Oil prices have crashed nearly 50% in the past year. Not only is oil the fuel that drives our cars, it's arguably the backbone of our entire economy. Investors have scrambled to understand what the oil price crash means for them and their investments -- but the three biggest losers aren't who you think they are. Here's what you need to know.
Oil Prices Crash 101
From late 2014 through to, well, today, oil prices have been dropping. The jury is out on the exact reason oil prices are down, with hypotheses and accusations ranging from too much speculation to a conspiracy to kill America's natural gas revolution. But with oil prices dipping to levels not seen since the global financial crisis, the entire world wants to know what to do.
Unfortunately, some players are stuck between a rock and a hard place. At the exact moment they need to be acting fastest to diversify themselves from the oil price dip, those same dismal oil prices have rendered them immobile. Nowhere is this more true than with state governments, and the three biggest losers aren't catching any breaks.
The Lonestar State lays claim to one of our nation's largest economies, but it's an economy riding on the coattails of pricey petroleum products. In August 2014, the state collected a whopping $583 million in tax revenue from oil and natural gas production. By January 2015, that number had dropped 40% to $352 million.
Thankfully, Texas has been saving for a rainy day -- literally. Well, figuratively. But its "State Economic Stabilization Fund 0599," otherwise known as the Rainy Day Fund, has been snagging half of 75% of all oil and natural gas tax revenues that exceed fiscal 1987 collections. That's a long-winded way of saying that Texas played its cards right, and the recent decline in oil prices won't burn up its barbecue overnight. So, despite the major decline in revenues, Texas scoots by with third place.
2. North Dakota
In the same period during which Texas saw a 40% decline in tax revenues from oil and natural gas production, North Dakota experienced its own 21% drop to $254 million. That's a smaller drop, but oil is an essential player for the 740,000 residents of North Dakota. A year-long stretch of low oil prices and smaller revenues would result in approximately $830 million fewer tax dollars. Between 2013 and 2015, North Dakota estimates that about 5.5% of its total tax revenue will come from oil, specifically, with even more from oil-based sales taxes and corporate income taxes. That's similar in percentage to what the state spends on public safety or higher education -- a sizable slice that's a lot slimmer than North Dakota was expecting.
Critics may look back on 2015 and note that Alaska was kinda asking for it. The Last Frontier state calculated its annual operating budget based on oil prices of $105 per barrel -- they're currently chilling at $50. Alaska relies on taxes from crude oil production for an astonishing 90% of its operating budget.
The government is in crisis mode. With no sales or income taxes to buffer the hit, the state's $6 billion budget could shrink to $2.5 billion or less, depending where the oil price crash winds.
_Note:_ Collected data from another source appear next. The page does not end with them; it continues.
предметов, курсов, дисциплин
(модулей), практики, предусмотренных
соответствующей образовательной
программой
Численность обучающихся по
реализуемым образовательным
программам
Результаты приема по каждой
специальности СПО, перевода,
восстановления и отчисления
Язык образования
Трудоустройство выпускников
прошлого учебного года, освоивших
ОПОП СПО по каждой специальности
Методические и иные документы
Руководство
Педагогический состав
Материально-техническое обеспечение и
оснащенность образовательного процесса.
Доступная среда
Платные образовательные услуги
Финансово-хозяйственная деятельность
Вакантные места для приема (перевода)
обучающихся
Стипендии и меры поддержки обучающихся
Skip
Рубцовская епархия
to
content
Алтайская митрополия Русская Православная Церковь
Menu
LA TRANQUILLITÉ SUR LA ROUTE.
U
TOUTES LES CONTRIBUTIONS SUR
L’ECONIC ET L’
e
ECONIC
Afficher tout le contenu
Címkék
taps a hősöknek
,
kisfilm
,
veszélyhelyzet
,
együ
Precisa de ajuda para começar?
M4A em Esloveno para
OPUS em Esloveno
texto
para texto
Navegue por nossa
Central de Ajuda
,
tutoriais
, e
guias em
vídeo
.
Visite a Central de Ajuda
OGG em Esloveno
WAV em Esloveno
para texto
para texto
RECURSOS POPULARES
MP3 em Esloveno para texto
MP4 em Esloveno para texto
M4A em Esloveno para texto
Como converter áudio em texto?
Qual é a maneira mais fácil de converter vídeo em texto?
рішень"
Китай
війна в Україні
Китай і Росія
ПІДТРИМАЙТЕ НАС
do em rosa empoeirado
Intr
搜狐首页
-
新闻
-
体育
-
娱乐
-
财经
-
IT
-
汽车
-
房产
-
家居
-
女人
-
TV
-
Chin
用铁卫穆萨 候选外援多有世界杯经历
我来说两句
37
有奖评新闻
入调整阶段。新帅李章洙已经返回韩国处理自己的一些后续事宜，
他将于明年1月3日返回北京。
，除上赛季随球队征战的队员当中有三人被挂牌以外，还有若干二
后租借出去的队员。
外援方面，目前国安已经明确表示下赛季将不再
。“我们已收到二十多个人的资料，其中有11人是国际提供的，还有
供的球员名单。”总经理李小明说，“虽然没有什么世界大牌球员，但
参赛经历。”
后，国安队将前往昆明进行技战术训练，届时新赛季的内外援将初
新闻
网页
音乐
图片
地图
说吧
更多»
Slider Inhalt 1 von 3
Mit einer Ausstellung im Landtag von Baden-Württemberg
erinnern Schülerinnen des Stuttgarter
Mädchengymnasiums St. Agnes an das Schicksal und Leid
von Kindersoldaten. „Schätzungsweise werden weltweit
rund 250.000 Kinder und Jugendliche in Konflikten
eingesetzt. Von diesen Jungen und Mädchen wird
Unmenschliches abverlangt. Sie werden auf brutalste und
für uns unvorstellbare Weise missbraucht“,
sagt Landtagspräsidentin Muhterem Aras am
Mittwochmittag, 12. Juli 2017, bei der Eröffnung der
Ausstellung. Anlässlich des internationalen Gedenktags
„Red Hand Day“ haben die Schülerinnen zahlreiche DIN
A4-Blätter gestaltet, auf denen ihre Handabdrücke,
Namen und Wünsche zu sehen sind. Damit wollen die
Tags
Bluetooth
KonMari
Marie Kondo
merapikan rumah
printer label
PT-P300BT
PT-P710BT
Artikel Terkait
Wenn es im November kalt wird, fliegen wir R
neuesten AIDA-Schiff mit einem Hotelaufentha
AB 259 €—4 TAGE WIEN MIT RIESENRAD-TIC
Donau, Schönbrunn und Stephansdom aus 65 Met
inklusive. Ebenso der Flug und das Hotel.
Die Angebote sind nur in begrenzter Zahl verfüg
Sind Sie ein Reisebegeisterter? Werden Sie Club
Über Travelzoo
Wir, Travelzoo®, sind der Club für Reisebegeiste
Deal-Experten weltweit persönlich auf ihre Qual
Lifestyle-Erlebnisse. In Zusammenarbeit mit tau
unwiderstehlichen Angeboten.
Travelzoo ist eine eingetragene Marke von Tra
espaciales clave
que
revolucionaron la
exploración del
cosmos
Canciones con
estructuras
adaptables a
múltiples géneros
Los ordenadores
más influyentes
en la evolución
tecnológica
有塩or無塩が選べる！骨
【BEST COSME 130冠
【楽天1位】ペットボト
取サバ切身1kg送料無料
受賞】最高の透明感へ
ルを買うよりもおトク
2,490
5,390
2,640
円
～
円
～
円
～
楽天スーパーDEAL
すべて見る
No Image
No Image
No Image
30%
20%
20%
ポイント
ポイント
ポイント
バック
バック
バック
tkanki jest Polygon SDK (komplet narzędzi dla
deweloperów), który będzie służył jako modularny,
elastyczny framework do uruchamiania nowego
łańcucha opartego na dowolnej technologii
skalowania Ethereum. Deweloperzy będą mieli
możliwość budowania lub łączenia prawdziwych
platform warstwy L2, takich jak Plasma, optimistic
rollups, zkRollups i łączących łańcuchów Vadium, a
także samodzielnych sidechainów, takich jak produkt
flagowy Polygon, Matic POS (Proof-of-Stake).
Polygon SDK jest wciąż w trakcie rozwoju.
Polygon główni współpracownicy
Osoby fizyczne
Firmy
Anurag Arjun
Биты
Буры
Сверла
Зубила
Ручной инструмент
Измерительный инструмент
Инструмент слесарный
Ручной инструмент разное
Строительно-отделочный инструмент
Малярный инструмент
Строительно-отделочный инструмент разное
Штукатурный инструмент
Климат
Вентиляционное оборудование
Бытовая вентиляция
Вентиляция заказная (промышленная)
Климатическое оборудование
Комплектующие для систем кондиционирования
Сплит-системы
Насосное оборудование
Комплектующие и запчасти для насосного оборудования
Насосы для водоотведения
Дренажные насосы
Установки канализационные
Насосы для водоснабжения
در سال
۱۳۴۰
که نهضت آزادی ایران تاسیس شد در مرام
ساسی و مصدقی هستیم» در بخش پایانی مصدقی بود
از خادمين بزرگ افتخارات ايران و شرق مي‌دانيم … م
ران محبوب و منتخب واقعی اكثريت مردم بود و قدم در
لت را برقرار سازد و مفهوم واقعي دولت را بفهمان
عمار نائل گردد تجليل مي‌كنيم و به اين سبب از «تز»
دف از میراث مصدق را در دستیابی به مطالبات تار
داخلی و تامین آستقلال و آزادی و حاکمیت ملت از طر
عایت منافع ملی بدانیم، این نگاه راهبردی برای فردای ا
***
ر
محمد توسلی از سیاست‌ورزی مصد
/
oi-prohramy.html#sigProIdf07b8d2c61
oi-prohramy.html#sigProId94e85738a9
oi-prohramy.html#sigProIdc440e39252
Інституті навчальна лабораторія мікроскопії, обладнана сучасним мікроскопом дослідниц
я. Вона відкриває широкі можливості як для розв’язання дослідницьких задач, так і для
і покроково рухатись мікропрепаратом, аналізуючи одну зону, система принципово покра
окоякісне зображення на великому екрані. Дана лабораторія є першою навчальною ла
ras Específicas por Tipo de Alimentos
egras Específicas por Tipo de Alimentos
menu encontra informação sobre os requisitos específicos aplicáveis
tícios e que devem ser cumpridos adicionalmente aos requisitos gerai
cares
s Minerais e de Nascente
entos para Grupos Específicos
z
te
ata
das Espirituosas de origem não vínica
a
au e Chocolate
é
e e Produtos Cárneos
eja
In a recent "state of the budget" speech, Governor Bill Walker laid out an austerity plan for statewide spending cuts of up to 25% over the next four years. "I am talking about deep cuts," Walker noted, "and they will hurt."
The future of oil prices
Texas, North Dakota, and Alaska are struggling. Strapped state budgets can send ripple effects through an economy for years to come. Each state is addressing its shortcoming in its own way, but this oil price crash teaches us an important lesson. For states and investors alike, even seemingly stable commodities like oil can take your predictions and portfolios for a gut-wrenching roller-coaster ride. These three states won't go bankrupt overnight, and neither will your oil investments. But the damage to both will last long after any recovery pushes oil prices back up.